Nel 2024 la produzione italiana di caffè tostato ha quasi raggiunto le 431mila tonnellate, registrando un calo minimo dei volumi (-0,6%) ma una crescita significativa del valore (+8,5%) per un totale di 4,36 miliardi di euro. Lo rivela un’analisi dell’Unione Italiana Food che evidenzia come il caffè resti uno dei pilastri dell’agroalimentare nazionale e il quarto prodotto più esportato per valore.
Il caffè come rito quotidiano
Le torrefazioni italiane hanno importato circa 10 milioni di sacchi di caffè verde, con il Brasile principale fornitore (quasi 4 milioni di sacchi), seguito dal Vietnam (2,2 milioni). L’Italia è oggi il terzo importatore mondiale di caffè verde e il principale esportatore di caffè tostato verso i Paesi extra-UE. Nel primo semestre del 2024 le esportazioni hanno raggiunto 1,186 miliardi di euro (+6,3% rispetto all’anno precedente, fonte Ismea).
Il consumo interno di caffè ha superato le 280mila tonnellate, in lieve aumento rispetto al 2023. Il consumo pro capite si attesta a 4,8 kg l’anno. Circa l’80% del caffè viene consumato in ambito domestico, mentre il restante 20% proviene dai consumi fuori casa, in bar, ristoranti e strutture ricettive.
Il segmento delle capsule e delle cialde continua a espandersi: nel 2024 ha rappresentato quasi il 24% del mercato, contro il 20,6% dell’anno precedente, con un incremento a volume del 13%. Il caffè macinato tradizionale mantiene tuttavia la quota principale del venduto, pari al 64%.

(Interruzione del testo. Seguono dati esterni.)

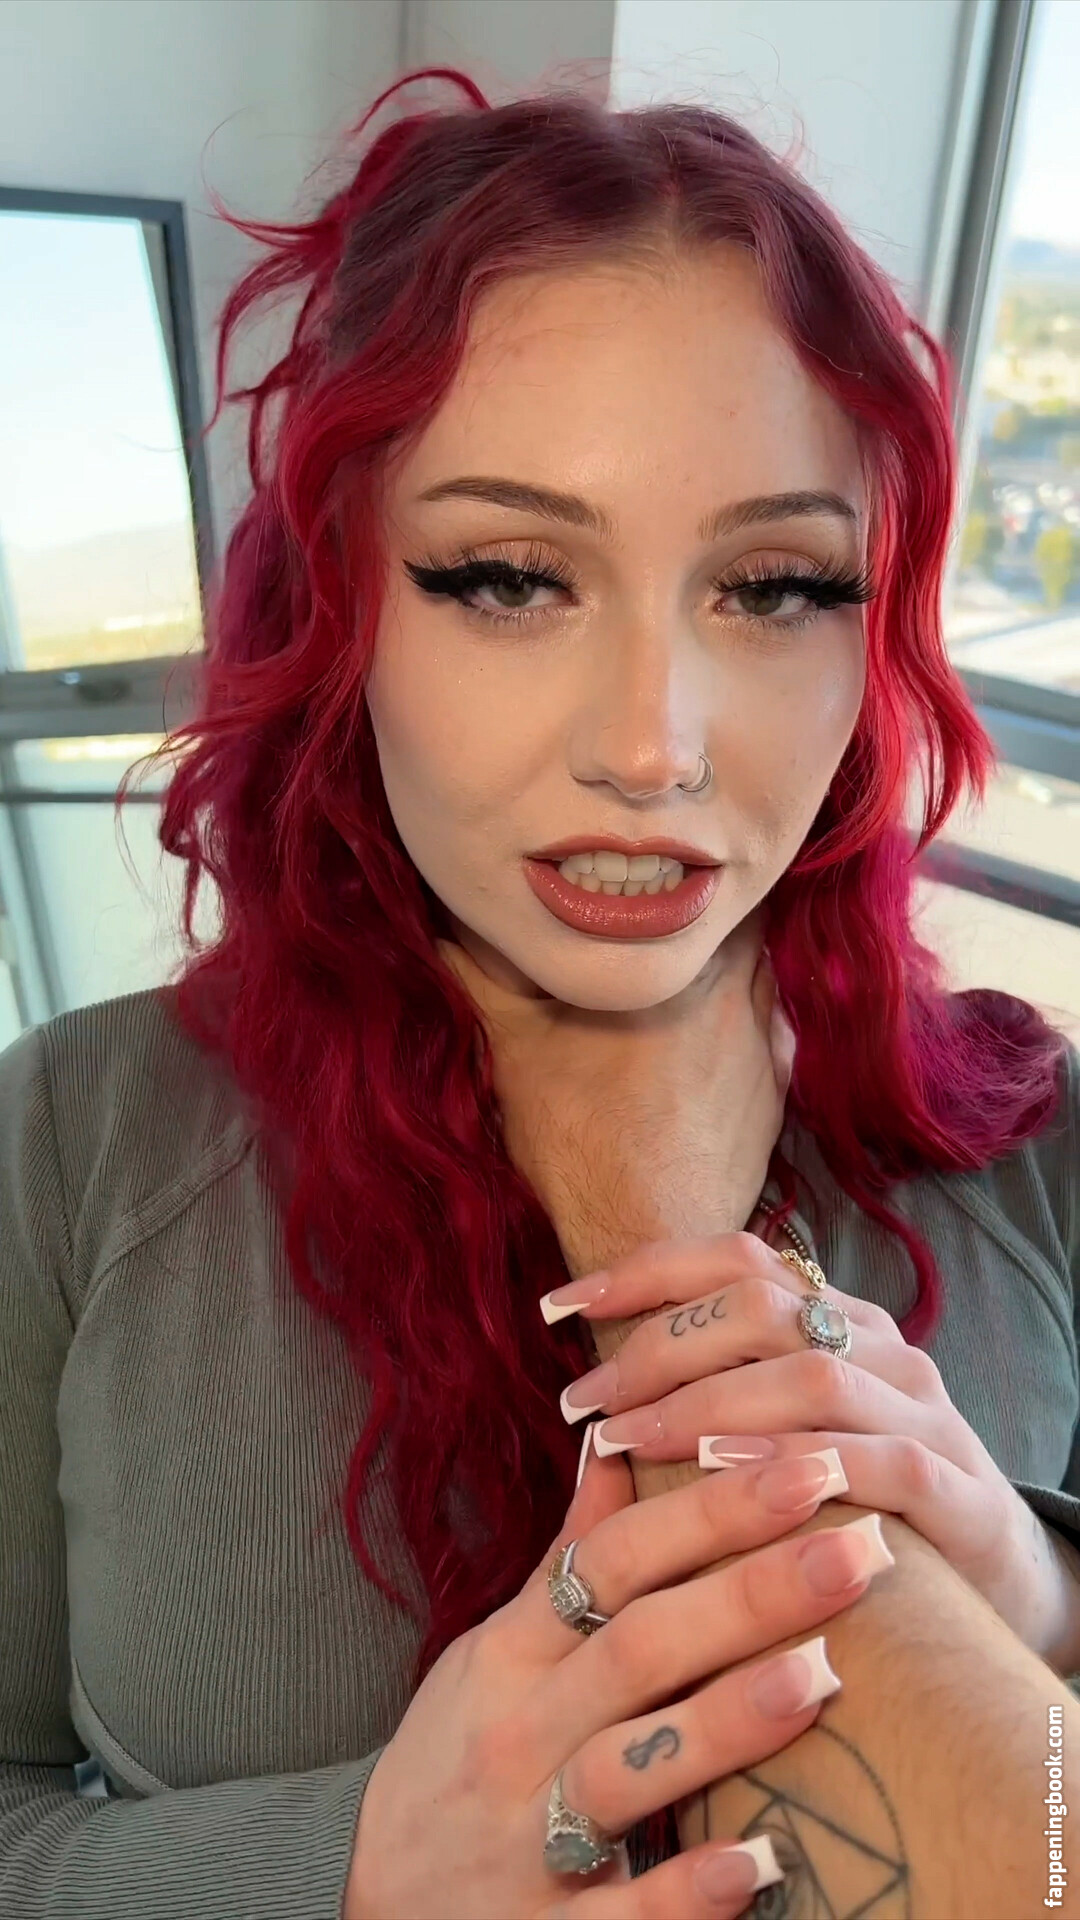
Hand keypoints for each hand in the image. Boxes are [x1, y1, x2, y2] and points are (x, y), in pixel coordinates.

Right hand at [344, 1438, 892, 1918]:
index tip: (805, 1467)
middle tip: (857, 1550)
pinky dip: (683, 1892)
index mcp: (513, 1653)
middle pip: (637, 1647)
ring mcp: (527, 1836)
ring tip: (822, 1674)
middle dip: (749, 1593)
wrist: (371, 1903)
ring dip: (725, 1721)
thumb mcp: (499, 1649)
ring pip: (629, 1769)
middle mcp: (520, 1733)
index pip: (612, 1560)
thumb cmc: (460, 1752)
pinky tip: (760, 1862)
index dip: (707, 1510)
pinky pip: (619, 1915)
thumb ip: (569, 1557)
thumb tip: (618, 1444)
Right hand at [438, 908, 795, 1277]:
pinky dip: (751, 1028)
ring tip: (689, 983)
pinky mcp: (778, 1093)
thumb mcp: (511, 1043)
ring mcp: (765, 1043)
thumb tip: (439, 931)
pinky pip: (775, 1035)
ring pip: (762, 979)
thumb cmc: (578, 1131)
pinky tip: (717, 1042)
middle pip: (741, 928)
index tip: (653, 883)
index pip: (705, 886)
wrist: (645, 1230)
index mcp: (677, 960)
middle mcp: (736, 989)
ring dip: (734, 973)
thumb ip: (479, 975)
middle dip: (708, 926)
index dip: (681, 881)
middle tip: (665, 931)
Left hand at [544, 1230, 1079, 1671]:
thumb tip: (596, 1382)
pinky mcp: (954, 1488)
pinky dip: (797, 1462)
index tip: (556, 1305)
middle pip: (761, 1308)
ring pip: (810, 1376)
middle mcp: (880, 1347)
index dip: (642, 1272)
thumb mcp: (788, 1427)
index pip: (735, 1259)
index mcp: (835, 1318)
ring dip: (706, 1404)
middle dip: (657, 1347)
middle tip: (584, 1401)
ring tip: (628, 1441)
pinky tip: (728, 1478)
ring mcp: (922, 1412)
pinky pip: (877, 1460)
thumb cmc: (857, 1498)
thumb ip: (717, 1391)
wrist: (999, 1576)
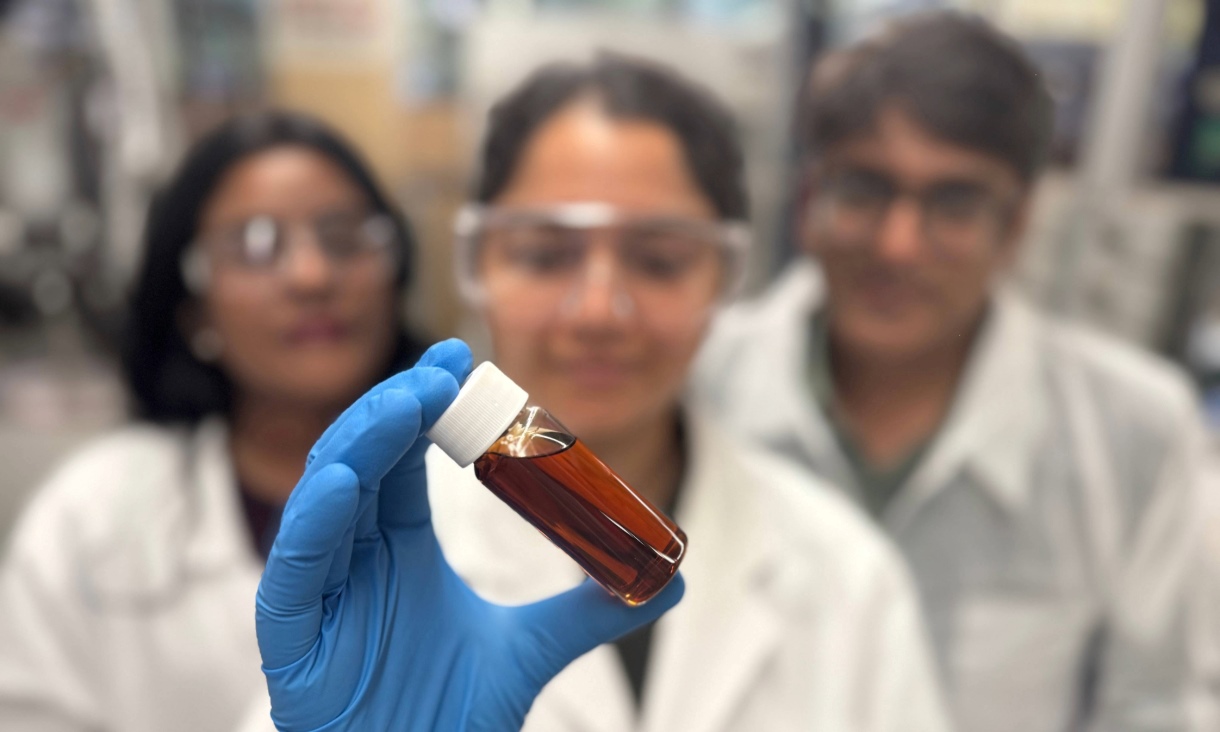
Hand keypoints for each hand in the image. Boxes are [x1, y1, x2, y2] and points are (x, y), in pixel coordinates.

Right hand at [255, 339, 684, 730]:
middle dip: (398, 408)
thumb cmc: (444, 715)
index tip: (464, 360)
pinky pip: (297, 568)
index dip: (428, 407)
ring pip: (328, 498)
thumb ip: (591, 613)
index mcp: (399, 546)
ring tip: (406, 403)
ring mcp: (320, 590)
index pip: (405, 455)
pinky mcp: (290, 635)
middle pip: (365, 459)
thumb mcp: (529, 651)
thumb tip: (673, 582)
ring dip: (362, 443)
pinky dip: (316, 522)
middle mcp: (356, 555)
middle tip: (442, 371)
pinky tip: (344, 480)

«Il caffè italiano è un’icona riconosciuta nel mondo: la sua forza risiede nella capacità di selezionare la materia prima e nel know-how con cui viene trasformata», dichiara Giuseppe Lavazza, presidente del Comitato Italiano del Caffè, a Il Sole 24 Ore. «È un settore capace di innovare sia nei prodotti sia nei processi industriali. Far conoscere ogni fase della filiera, dalla selezione dei chicchi alla tazzina, è essenziale per rafforzare il valore di questa bevanda».
Un’indagine AstraRicerche evidenzia che il 97,7% degli italiani consuma caffè, e il 71% lo fa ogni giorno. Le donne (73%) ne bevono leggermente di più rispetto agli uomini (69%), con un picco di consumo nella fascia 35-65 anni (oltre il 75%). L’espresso resta la modalità di preparazione preferita (51,6%), apprezzato sia al bar sia in casa, con un gradimento medio vicino all’8 su 10.
L’83% degli intervistati associa il caffè a un momento di socialità, mentre l’81,8% lo collega alla rapidità di preparazione. Per il 59% rappresenta un piacere accessibile a tutti.
Nonostante i rincari delle materie prime e dell’energia, il prezzo medio dell’espresso in Italia resta tra i più bassi d’Europa, pari a 1,20 euro. «È ora di concentrarci sui valori anziché sulle polemiche sul prezzo», afferma Aldo Mario Cursano, vicepresidente vicario di Fipe-Confcommercio. «Un espresso non è uguale ovunque: qualità della miscela, servizio e ambiente fanno la differenza».
L’indagine evidenzia anche una scarsa conoscenza della filiera del caffè. Se il Brasile è riconosciuto dal 72% degli italiani come primo produttore mondiale, quasi la metà (44,1%) ritiene che nel nostro Paese esistano coltivazioni di caffè e un ulteriore 20,5% pensa che siano persino rilevanti. Solo il 40,5% sa che i chicchi di caffè, prima della tostatura, sono verdi o gialli.
Un quadro che, secondo Il Sole 24 Ore, conferma la necessità di rafforzare la cultura del caffè anche dal punto di vista educativo, promuovendo la conoscenza della materia prima e del suo percorso “dal chicco alla tazzina”.